Seçilen metin:
---*---

AP Kürt Konferansı\'nda konuşan İnsan hakları profesörü David L.
Avrupa Parlamentosu’nda düzenlenen “Kürtler, Türkiye ve İmralı barış süreci: Tarihi bir fırsat” başlıklı 10. Kürt Konferansı devam ediyor.
Konferansın bugünkü İlk oturumunda konuşan ABD’deki Columbia Üniversitesi İnsan Hakları Araştırmalar Enstitüsü’nden barış inşası ve haklar programı müdürü Prof. David L. Phillips, Öcalan’ın Mart 2013 tarihinde ateşkes ilan etmesi ve gerillaların çekilmesinin önemli bir fırsat olduğunu ancak Hükümet tarafından bunu iyi kullanmadığını kaydetti.

---*---

İstenen: Avrupa Parlamentosu'ndaki Kürt Konferansı'nı anlatan haberi son cümlesinden sonra devam ettirin.

Veri kesiti:

---*---

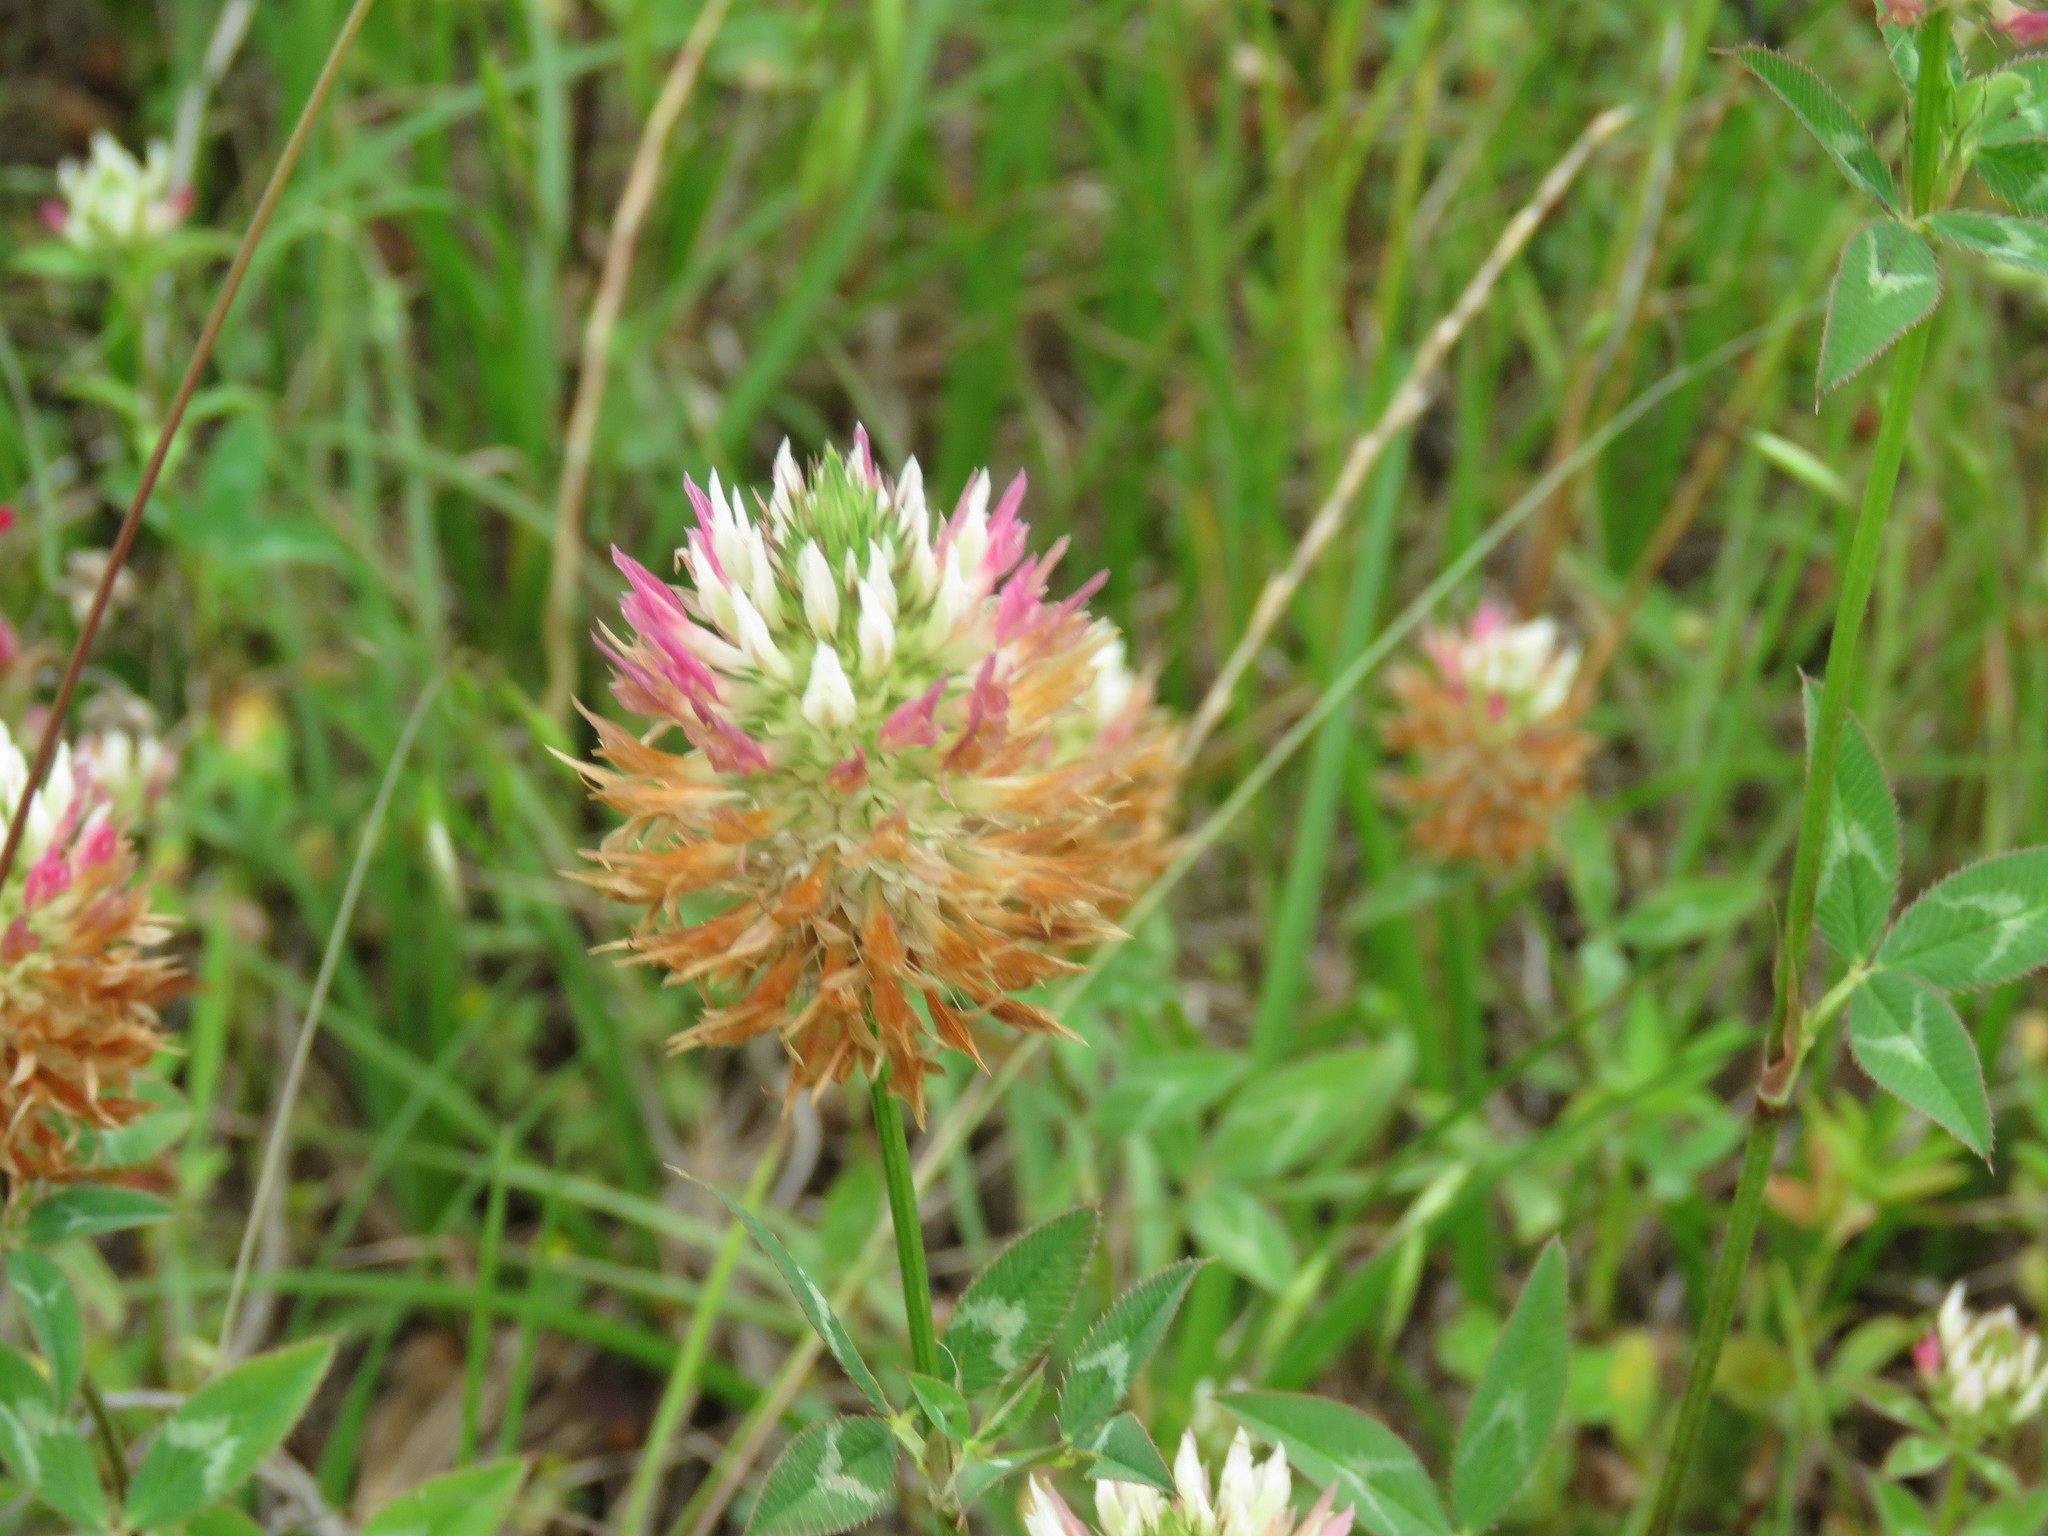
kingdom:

---*---

Yanıt:
ABD Dışişleri Bakanlığı ve BM Genel Sekreterliği eski üst düzey danışmanlarından olan Phillips, 2007’deki ‘Kürt açılımı’ öncesi PKK konusunda kaleme aldığı raporla gündeme gelmişti
PHILLIPS: DEMOKRATİKLEŞME PAKETİ KÜRTLERE HAKARETTİR
Phillips Türk hükümetinin Kürtlerin gerçek anlamda taleplerini kabul etmediğinin altını çizdi Phillips, “Sayın Erdoğan 30 Eylül’de bir demokratikleşme paketi sundu. Bu sözde demokratikleşme paketi, insan haklarını o kadar dar düzeyde tutuyor ki bir demokratikleşmeden bahsedilemez. Kürtlere yönelik bir hakaret olduğunu düşünüyorum. Kürtlerin verilen hakların hiç de önemli hakları olmadığını düşünüyor. Kürt halkının talep ettiği haklar Erdoğan tarafından tanınmıyor. Anayasa içerisindeki etnik kimlik ibareleri değişmiyor. Erdoğan şu konuda çok başarısız oldu. 2009-2011 tarihlerinde hapse atılan Kürt aktivistlerin salıverilmesi konusundaki taahhütlerini yerine getirmiyor” şeklinde konuştu.
TMK ve TCK’daki bazı maddelerde hiçbir değişiklik yapılmadığını ifade eden Phillips, “Bu reformlar yapılmadan Türkiye’de demokrasiden bahsetmemiz mümkün olmayacak” diye kaydetti.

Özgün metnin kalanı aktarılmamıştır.